The project team built the new airport on an island site reclaimed from the sea, initially capable of handling 35 million passengers a year in its first phase. Operations were moved from the existing Kai Tak Airport to Hong Kong International during a single night in July 1998, a task that required the coordinated operation of some 1,200 vehicles and a convoy of barges. Despite the enormous complexity, flight and passenger processing met operational standards before the end of the first week, and cargo operations were on track soon after.

An amazing undertaking 

"Imagine constructing—all at the same time—Charles de Gaulle Airport, Phase 2 of Singapore's Mass Rail Transit, the Golden Gate Bridge, the Kennedy Expressway in Chicago, two Boston Harbor tunnels, housing for the 20,000 residents of Bend, Oregon, and enough reclaimed land for 16 Disneyland's," said Bechtel executive James van Hoften. "Imagine further," he said, "that you're doing it all in one of the world's most densely populated cities and in a political climate of incredible complexity." That was this project.
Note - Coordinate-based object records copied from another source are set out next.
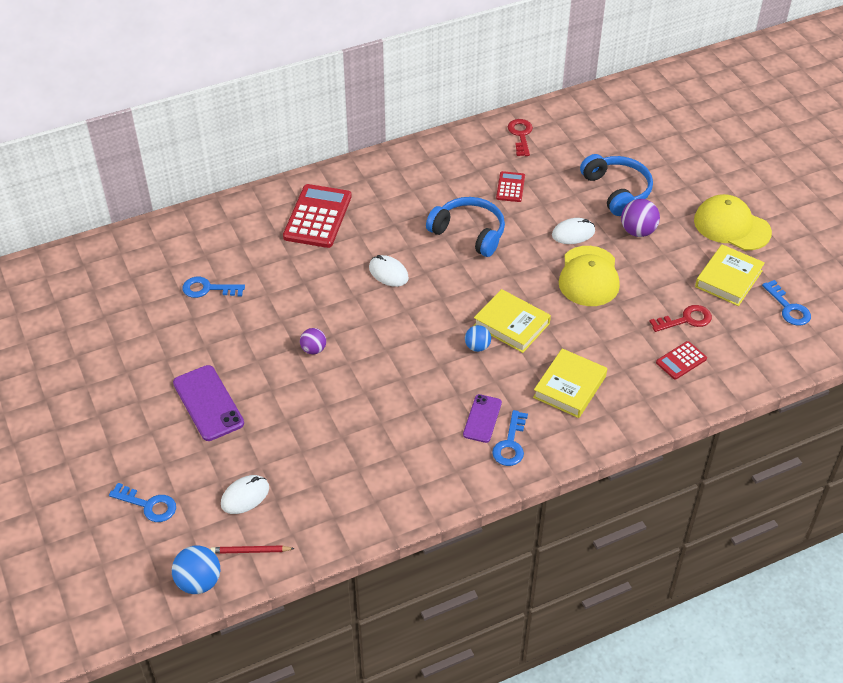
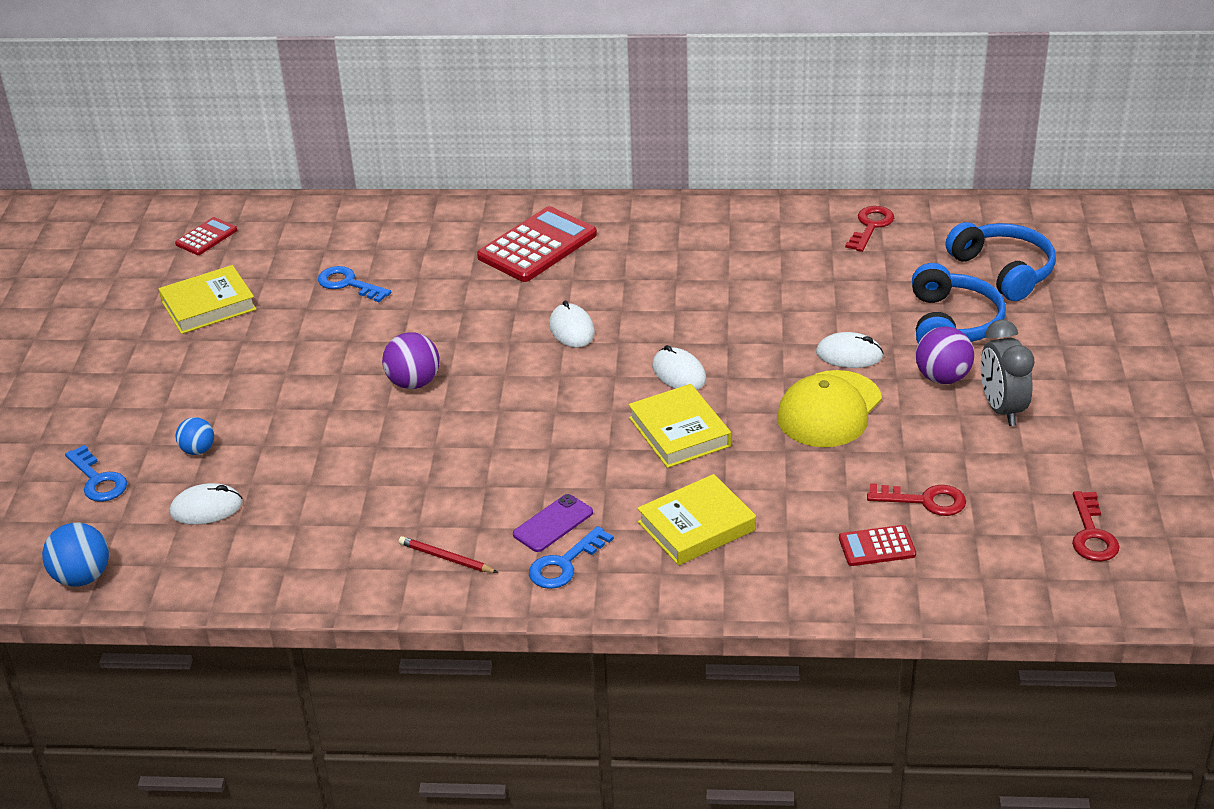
camera: 30 degrees right, 10 degrees down
(208, 403) = (249, 399): purple phone -> none
(250, 551) = (163, 567): red pencil -> red pencil (446, 558)
(313, 349) = (413, 383): purple ball -> purple ball, size x1.56
(469, 233) = (710, 315): blue headphones -> blue headphones (1003, 271)
(477, 347) = (614, 442): blue ball -> blue ball (198, 450)
(480, 282) = (679, 373): none -> white mouse
(510, 187) = (807, 280): red calculator -> red calculator (206, 237)
(685, 241) = (1001, 409): none -> grey clock
(728, 279) = (1029, 471): yellow book -> yellow book (208, 305)
(731, 226) = (1087, 411): yellow cap -> none
(788, 308) = (1092, 534): blue key -> red key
Hong Kong International Airport suspension bridge

The program included the creation of nearly 50 acres (some 20 hectares) of new land at Hong Kong Island's central waterfront, the downtown terminus of the airport railway. The reclamation project also provided land for development, a precious commodity in the congested metropolis.

Transferring skills

One aspect of Bechtel's charter with Hong Kong's airport agency was the transfer of techniques and working methods—not only to government staff within the agency but more broadly to personnel in the larger government and engineering-construction community. A prime example: the project management and project controls methods pioneered for the Airport Core Program were used as the basis for developing an overall public works management program for Hong Kong.